**STUDY TEXT**
Go into wide-format with open eyes

Barney Cox
Monday, April 16, 2007

Fespas Directors Summit, which took place in Geneva at the end of March, heard that in the massive marketing shake-up, print was likely to be one of the media that benefited, rather than lost out, as brands sought to get closer to customers on the high street.

This suggests that brand owners will be spending more on point-of-sale displays and posters, with the outdoor sector set to grow.

At this year’s Northprint, wide-format digital products designed for this sector are being shown alongside the more usual litho and cutsheet digital presses. And some suppliers exhibiting at Northprint will, for the first time, be at Sign UK the following week.

It’s not yet clear to me what this blurring of boundaries between two separate sectors means. The multi-process printer serving the point-of-sale and poster market is now a common format, with several firms successfully operating with a mixture of screen, litho and digital kit. But these firms were already in that market and have invested in technology that solves customer needs. There is a danger that if other printers see a cash cow in wide-format and don’t do adequate market research before investing in kit, the overcapacity and low profitability we may just be countering in one sector, will just spread to another.

**QUESTIONS**
**A)** From the wide-format article, write out everything from "Fespas Directors Summit, which" down to "set to grow.".
**B)** In the wide-format article, where was the Fespas Directors Summit held?

**DATA UNDER STUDY**
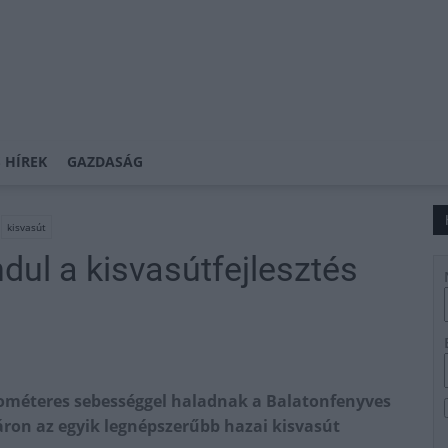
 HÍREK
GAZDASÁG
kisvasút
dul a kisvasútfejlesztés
lométeres sebességgel haladnak a Balatonfenyves
áron az egyik legnépszerűbb hazai kisvasút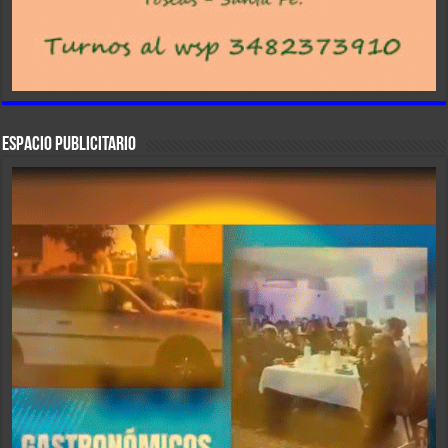
ESPACIO PUBLICITARIO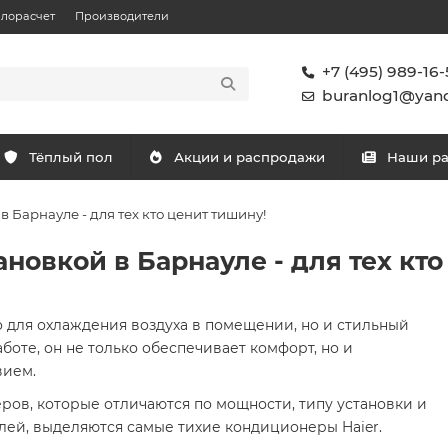
плорасчет
Производители
+7 (495) 989-16-
buranlog1@yand
Тёплый пол
Акции и распродажи
Наши р
в Барнауле - для тех кто ценит тишину!
ановкой в Барнауле - для тех кт
о для охлаждения воздуха в помещении, но и стильный
боте, он не только обеспечивает комфорт, но и
вием.
ов, которые отличаются по мощности, типу установки и
лей, выделяются самые тихие кондиционеры Haier.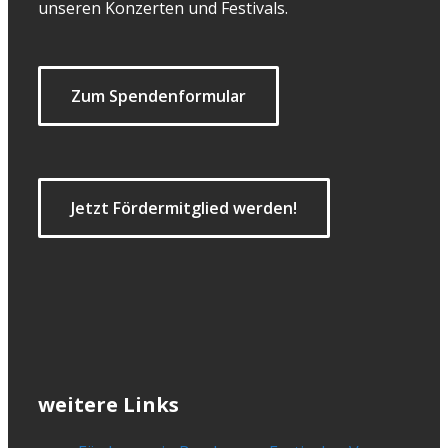
unseren Konzerten und Festivals.
Zum Spendenformular
Jetzt Fördermitglied werden!
weitere Links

**ANSWERS TO THE EXERCISE**
**A)**
Fespas Directors Summit, which took place in Geneva at the end of March, heard that in the massive marketing shake-up, print was likely to be one of the media that benefited, rather than lost out, as brands sought to get closer to customers on the high street.

This suggests that brand owners will be spending more on point-of-sale displays and posters, with the outdoor sector set to grow.

**B)** In Geneva.